Oh, be Thine arm, as it hath been,
     In every test of heart and faith,—
The tempter's doubt, the wiles of men,
     The heathen's scoff, the bosom sin,—
A helper and a stay beneath;
     A strength in weakness, through the strife
And anguish of my wasting life—
     My solace and my hope, in death!

1833.


Massachusetts.

Written on hearing that the Resolutions of the Legislature of Massachusetts on the subject of Slavery, presented by Hon.
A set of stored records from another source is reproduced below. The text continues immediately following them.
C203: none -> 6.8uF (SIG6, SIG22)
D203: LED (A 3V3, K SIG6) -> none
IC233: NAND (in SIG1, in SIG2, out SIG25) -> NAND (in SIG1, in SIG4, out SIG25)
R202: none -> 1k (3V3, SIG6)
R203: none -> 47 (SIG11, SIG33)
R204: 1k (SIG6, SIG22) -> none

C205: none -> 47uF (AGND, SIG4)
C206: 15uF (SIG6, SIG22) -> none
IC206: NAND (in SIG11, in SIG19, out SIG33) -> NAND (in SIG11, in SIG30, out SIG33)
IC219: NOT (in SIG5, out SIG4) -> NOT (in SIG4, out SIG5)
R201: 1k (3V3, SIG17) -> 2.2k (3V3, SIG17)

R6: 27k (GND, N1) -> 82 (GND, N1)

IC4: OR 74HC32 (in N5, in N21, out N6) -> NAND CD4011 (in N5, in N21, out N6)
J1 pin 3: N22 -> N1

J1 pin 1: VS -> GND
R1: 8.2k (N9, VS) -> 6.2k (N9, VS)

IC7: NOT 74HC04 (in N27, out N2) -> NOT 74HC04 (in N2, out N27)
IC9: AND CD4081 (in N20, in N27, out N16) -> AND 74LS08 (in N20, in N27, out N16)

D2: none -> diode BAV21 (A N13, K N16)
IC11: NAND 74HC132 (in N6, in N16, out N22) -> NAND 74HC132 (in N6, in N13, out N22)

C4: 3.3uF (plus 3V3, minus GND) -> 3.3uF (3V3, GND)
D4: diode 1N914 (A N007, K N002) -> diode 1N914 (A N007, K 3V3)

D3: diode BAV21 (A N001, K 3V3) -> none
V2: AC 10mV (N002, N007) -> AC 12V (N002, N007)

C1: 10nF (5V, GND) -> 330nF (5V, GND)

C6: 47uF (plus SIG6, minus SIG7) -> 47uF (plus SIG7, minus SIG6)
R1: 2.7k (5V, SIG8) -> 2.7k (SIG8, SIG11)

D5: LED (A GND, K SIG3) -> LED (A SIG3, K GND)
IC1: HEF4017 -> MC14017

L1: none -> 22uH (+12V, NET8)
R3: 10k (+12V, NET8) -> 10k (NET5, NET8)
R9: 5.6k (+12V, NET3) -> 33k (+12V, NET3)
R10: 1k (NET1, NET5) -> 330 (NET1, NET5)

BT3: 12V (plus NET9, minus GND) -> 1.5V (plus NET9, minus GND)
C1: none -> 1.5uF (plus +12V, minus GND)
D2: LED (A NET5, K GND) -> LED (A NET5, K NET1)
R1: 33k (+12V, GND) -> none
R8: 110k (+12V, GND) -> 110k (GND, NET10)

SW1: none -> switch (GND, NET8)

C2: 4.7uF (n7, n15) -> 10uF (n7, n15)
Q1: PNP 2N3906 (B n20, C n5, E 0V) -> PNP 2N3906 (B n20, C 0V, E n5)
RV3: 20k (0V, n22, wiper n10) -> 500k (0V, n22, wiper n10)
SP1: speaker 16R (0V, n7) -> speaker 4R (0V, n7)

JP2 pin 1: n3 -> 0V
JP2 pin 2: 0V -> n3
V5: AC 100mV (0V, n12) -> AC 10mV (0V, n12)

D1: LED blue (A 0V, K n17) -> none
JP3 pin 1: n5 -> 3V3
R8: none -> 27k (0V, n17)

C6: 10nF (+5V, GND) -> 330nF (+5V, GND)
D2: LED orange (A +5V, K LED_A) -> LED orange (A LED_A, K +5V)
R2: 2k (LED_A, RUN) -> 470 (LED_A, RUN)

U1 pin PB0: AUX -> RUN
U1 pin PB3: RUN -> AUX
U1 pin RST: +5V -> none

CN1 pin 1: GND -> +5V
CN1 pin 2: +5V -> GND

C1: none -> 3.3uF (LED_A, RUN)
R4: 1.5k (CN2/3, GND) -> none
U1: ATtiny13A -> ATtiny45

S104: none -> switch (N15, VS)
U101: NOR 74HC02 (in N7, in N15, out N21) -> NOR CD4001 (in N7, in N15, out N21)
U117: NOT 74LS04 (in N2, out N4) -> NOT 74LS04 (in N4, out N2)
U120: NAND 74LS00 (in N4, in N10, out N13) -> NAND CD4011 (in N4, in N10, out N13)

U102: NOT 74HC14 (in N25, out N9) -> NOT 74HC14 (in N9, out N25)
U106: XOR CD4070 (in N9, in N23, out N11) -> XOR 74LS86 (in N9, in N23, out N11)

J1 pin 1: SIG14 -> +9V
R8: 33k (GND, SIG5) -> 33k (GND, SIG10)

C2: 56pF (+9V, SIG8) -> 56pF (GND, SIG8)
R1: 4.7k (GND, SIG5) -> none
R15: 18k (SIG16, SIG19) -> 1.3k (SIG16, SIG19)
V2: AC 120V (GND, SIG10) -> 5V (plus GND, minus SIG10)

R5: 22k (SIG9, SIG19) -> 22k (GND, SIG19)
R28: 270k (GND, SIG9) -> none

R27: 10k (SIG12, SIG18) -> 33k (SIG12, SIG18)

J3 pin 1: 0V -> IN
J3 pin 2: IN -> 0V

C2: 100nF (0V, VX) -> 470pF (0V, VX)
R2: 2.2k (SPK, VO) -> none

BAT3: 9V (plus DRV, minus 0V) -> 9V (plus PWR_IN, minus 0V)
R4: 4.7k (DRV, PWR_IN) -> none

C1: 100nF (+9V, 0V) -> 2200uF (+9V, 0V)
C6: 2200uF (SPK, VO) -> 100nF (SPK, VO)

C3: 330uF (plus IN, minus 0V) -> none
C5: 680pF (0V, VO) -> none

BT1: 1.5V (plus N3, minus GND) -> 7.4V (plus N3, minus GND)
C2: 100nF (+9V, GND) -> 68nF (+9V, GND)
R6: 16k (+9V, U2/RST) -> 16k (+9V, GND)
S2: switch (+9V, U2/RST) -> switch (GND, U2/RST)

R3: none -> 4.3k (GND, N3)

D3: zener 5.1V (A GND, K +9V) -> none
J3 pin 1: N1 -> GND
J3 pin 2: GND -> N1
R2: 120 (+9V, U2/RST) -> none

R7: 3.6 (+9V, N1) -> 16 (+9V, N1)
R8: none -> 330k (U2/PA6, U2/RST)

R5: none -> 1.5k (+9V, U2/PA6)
C. Cushing to the House of Representatives of the United States, had been laid on the table unread and unreferred, under the infamous rule of ‘Patton's Resolution.’

And have they spurned thy word,
     Thou of the old Thirteen!
Whose soil, where Freedom's blood first poured,
     Hath yet a darker green?
To outworn patience suffering long
     Is insult added to the wrong?

And have they closed thy mouth,
     And fixed the padlock fast?
Dumb as the black slave of the South
     Is this thy fate at last?
Oh shame! thy honored seal and sign
     Trod under hoofs so asinine!

Call from the Capitol
     Thy chosen ones again,
Unmeet for them the base control
     Of Slavery's curbing rein! [392]
Uunmeet for men like them to feel
     The spurring of a rider's heel.

When votes are things of trade
     And force is argument,
Call back to Quincy's shade
     Thy old man eloquent.
Why leave him longer striving thus
     With the wild beasts of Ephesus!

Back from the Capital
     It is no place for thee!
Beneath the arch of Heaven's blue wall,
     Thy voice may still be free!
What power shall chain thy utterance there,
     In God's free sun and freer air?

A voice is calling thee,
     From all the martyr graves
Of those stern men, in death made free,
     Who could not live as slaves.
The slumberings of thy honored dead
     Are for thy sake disquieted.

So let thy Faneuil Hall
     By freemen's feet be trod,
And give the echoes of its wall
     Once more to Freedom's God!
And in the midst unseen shall stand
     The mighty fathers of thy land.

Thy gathered sons shall feel
     The soul of Adams near,
And Otis with his fiery zeal,
     And Warren's onward cheer;
And heart to heart shall thrill as when
     They moved and spake as living men.

Not on Potomac's side,
     With treason in thy rear,
Can Freedom's holy cause be tried:
     Not there, my State, but here.
Here must thy needed work be done,
     The battle at thy hearth-stone won.

Proclaim a new crusade
     Against the foes within;
From bar and pulpit, press and trade,
     Cast out the shame and sin.
Then speak thy now-unheeded word,
     Its lightest whisper shall be heard.